Personal information
- Born: 23 March 1959 (age 66) Oslo, Norway

= Unni Larsen =

Norwegian cyclist and dogsled racer

Unni Larsen (born 23 March 1959) is a Norwegian former racing cyclist and dogsled racer who competed in two Olympic Games (1984, 1988). Between 1977 and 1992, she won fifteen titles at the Norwegian cycling championships.

== Personal life ==
Larsen has three brothers. She studied carpentry at a vocational school and apprenticed to become a carpenter. She has a daughter, Trine, born in June 1985.

== Career ==
Larsen began skiing as a child, and in 1983, she placed 15th in the national championships in 10km cross-country skiing. She was also the national champion in relay dogsled racing in 1984. Larsen felt that dogsled racing had better gender equality than cycling, saying that races for men and women were held at the same time at the same courses, which was usually not the case in cycling, and that the environment was less sexist, although she did see increasing respect for women cyclists during her career.

When she was 17 in 1976, she bought her first bicycle, which she intended to use for transit to and from school, but her neighbor convinced her to buy an expensive bike for racing. She entered her first race a few days later and won. This qualified her for her first national championships, and despite her lack of experience, she placed 4th.

The next year, she beat May Britt Nilsen to win her first national title in the time trial and was sent to the Nordic championships as part of the first Norwegian women's team. Larsen later commented that the women's accommodations at the event were inferior to those of the men. In 1978, she competed at her first UCI Road World Championships in Nürburg, where the Norwegian women's team was forced out of their hotel room after one night to accommodate the men's team.

She cut back on her training efforts for several years, feeling that there was too much pressure on her to succeed, but after the 1981 season, Larsen began to intensify her training again.

Larsen has fifteen victories in various Norwegian cycling championships and is also a Nordic champion in road racing.

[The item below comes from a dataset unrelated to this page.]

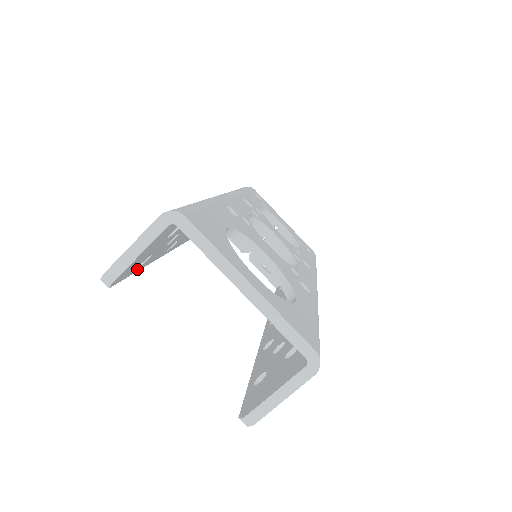
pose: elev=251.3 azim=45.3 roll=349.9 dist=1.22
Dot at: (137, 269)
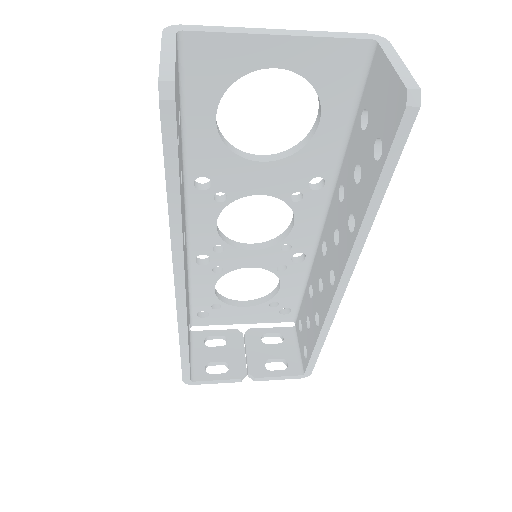
Dot at: (178, 160)
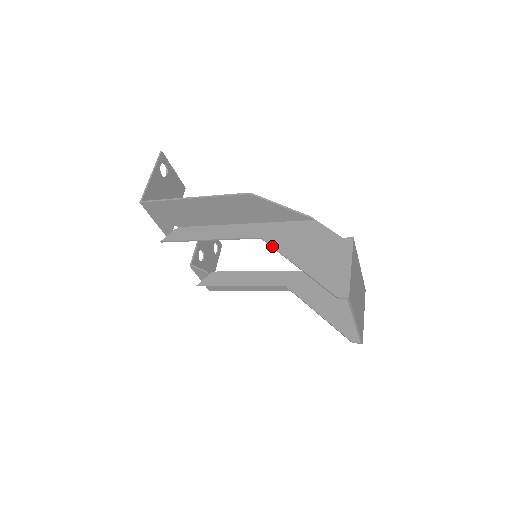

She participated in the 1984 Summer Olympics in Los Angeles, where she placed fourth. She originally planned to retire after the Olympics, but as her season went well, she decided to continue competing. Later in the year, she discovered she was pregnant. She applied for funding to train for the upcoming 1988 Summer Olympics in Seoul, and though she was uncertain whether she would receive the funding due to her pregnancy, it was granted to her. She continued training during her pregnancy until advised to stop by her doctor.

Larsen competed at the 1988 Olympics, where she finished 20th.